BEGIN

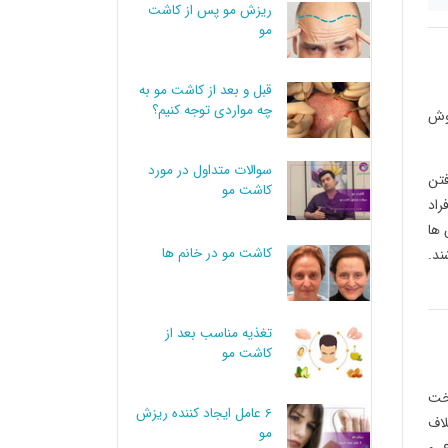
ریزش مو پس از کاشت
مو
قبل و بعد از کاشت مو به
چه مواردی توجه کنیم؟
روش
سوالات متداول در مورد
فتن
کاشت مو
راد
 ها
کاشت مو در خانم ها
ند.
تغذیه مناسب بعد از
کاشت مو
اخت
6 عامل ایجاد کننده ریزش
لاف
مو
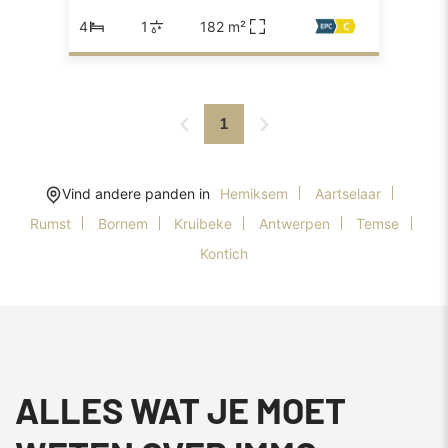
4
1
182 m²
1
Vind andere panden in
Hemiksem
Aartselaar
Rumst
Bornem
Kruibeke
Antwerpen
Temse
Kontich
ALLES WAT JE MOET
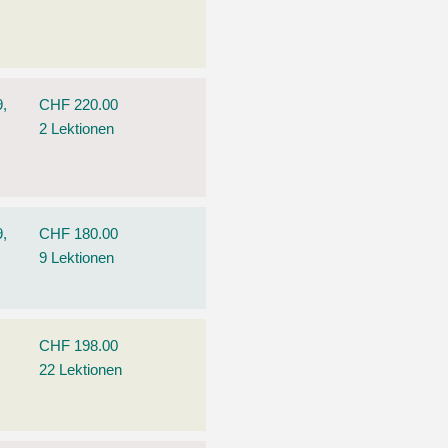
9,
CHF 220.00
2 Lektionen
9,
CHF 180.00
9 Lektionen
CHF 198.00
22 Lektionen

END
BEGIN

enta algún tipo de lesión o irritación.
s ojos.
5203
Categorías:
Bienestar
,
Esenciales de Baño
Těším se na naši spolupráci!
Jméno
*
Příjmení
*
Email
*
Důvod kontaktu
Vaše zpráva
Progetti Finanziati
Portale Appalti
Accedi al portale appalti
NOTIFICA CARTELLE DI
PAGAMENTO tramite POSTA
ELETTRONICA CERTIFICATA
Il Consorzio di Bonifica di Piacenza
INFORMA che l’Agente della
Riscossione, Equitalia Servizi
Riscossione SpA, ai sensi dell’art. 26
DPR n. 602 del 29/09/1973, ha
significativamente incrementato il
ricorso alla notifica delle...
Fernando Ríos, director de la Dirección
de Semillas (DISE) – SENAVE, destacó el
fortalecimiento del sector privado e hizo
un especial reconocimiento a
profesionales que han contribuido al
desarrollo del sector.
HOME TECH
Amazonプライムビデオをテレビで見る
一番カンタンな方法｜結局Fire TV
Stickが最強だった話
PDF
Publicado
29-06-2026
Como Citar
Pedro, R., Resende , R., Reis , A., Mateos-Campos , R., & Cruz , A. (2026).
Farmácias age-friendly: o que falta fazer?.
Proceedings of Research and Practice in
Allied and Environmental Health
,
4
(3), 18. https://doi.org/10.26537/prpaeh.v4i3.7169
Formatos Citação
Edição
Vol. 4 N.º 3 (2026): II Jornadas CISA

END
BEGIN

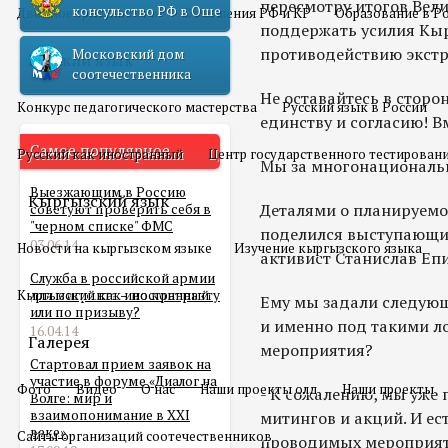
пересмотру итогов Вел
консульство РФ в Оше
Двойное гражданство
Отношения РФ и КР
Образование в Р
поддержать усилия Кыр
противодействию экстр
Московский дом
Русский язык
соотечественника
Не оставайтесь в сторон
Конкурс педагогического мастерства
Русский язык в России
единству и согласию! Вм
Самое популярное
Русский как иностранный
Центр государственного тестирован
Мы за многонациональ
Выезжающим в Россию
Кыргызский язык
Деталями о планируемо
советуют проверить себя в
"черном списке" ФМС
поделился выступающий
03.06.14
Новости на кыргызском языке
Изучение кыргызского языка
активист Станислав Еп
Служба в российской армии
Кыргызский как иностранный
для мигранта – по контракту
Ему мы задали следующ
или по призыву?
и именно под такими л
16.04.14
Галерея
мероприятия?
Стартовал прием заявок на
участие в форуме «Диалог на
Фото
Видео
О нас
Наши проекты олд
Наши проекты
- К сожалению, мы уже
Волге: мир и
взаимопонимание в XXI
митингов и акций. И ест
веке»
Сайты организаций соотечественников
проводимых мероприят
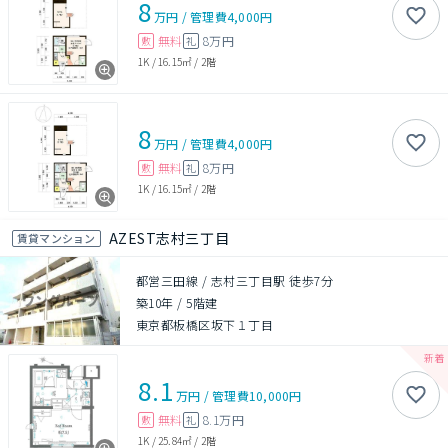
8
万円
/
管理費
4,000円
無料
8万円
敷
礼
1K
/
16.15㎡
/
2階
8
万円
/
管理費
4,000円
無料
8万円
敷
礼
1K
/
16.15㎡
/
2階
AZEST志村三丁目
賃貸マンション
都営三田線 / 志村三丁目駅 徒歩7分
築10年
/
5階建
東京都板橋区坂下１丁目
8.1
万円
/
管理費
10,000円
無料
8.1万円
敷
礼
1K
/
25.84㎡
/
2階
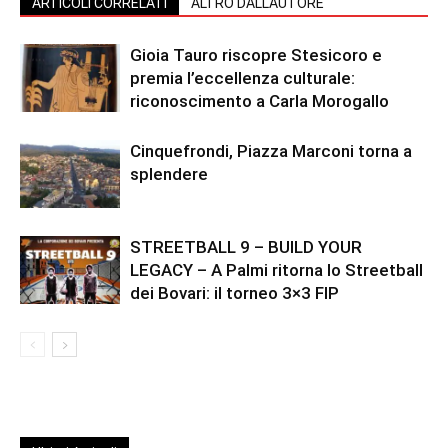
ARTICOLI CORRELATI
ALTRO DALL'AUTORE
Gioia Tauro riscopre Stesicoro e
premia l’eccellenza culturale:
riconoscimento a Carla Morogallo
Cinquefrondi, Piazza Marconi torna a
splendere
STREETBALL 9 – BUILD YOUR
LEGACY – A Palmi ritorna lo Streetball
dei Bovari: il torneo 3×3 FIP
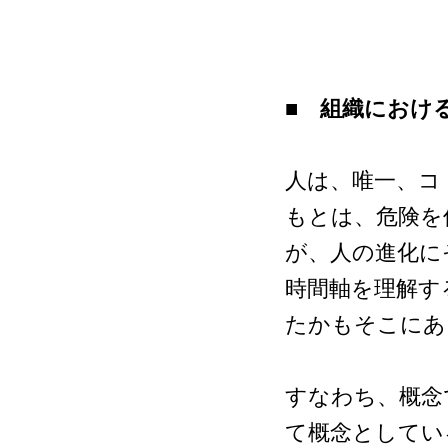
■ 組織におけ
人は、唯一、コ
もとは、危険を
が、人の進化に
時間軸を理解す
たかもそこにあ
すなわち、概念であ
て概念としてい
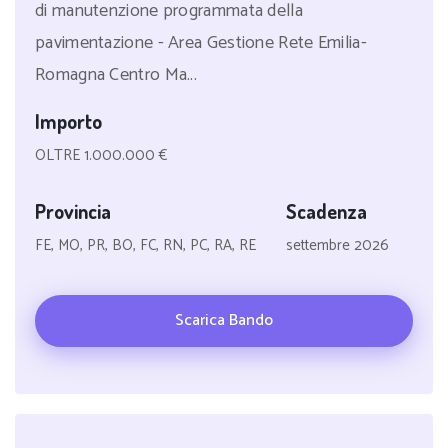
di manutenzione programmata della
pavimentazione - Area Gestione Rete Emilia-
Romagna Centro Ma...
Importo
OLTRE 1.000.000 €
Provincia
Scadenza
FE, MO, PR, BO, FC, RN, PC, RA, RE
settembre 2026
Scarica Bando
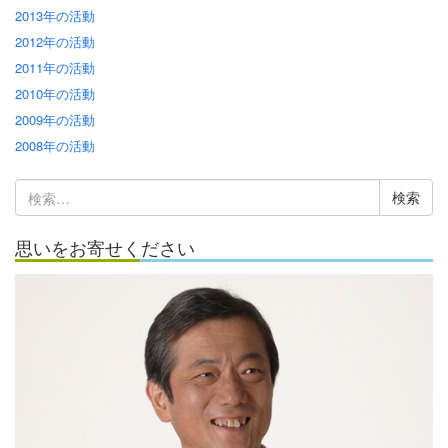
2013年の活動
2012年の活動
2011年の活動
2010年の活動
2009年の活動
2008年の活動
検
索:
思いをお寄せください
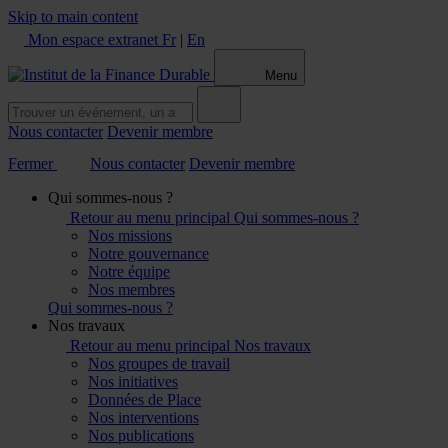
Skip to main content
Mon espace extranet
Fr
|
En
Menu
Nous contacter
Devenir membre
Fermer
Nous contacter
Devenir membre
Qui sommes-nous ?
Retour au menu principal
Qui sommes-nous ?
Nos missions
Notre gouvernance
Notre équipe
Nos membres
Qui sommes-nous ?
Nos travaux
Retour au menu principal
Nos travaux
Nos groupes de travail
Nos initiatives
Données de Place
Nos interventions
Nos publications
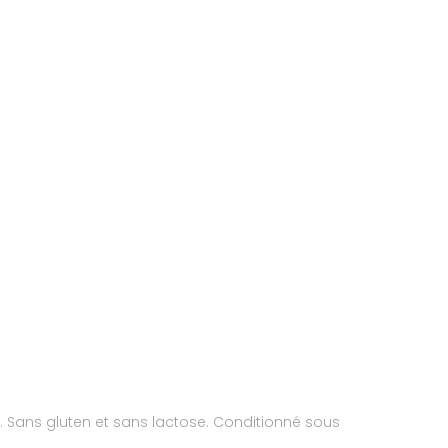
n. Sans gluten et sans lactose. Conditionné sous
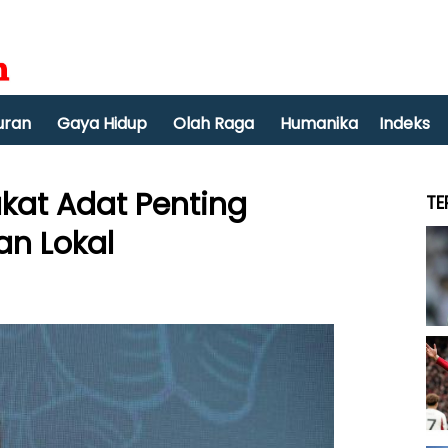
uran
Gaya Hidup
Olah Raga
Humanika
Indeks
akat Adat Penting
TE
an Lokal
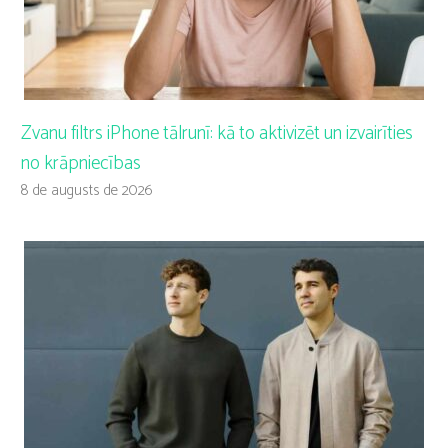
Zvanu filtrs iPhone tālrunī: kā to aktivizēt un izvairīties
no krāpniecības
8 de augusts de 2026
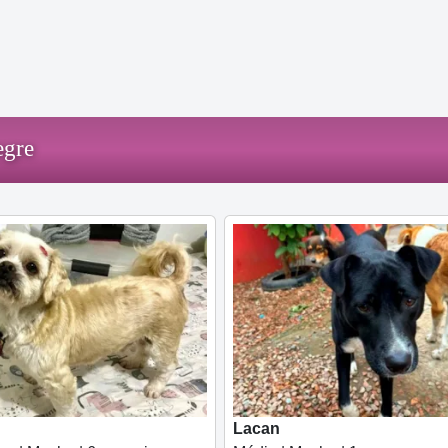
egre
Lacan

END

Edit the records from the line with "ریزش مو پس از کاشت" through the line with "22 Lektionen", changing "Lektionen" to "Stunden" and keeping everything else the same. Omit the pictures from your answer.

ریزش مو پس از کاشت
مو
قبل و بعد از کاشت مو به
چه مواردی توجه کنیم؟
روش
سوالات متداول در مورد
فتن
کاشت مو
راد
 ها
کاشت مو در خانم ها
ند.
تغذیه مناسب بعد از
کاشت مو
اخت
6 عامل ایجاد کننده ریزش
لاف
مو
4
1
182 m²
1
Vind andere panden in
Hemiksem
Aartselaar
Rumst
Bornem
Kruibeke
Antwerpen
Temse
Kontich
ALLES WAT JE MOET
9,
CHF 220.00
2 Stunden
9,
CHF 180.00
9 Stunden
CHF 198.00
22 Stunden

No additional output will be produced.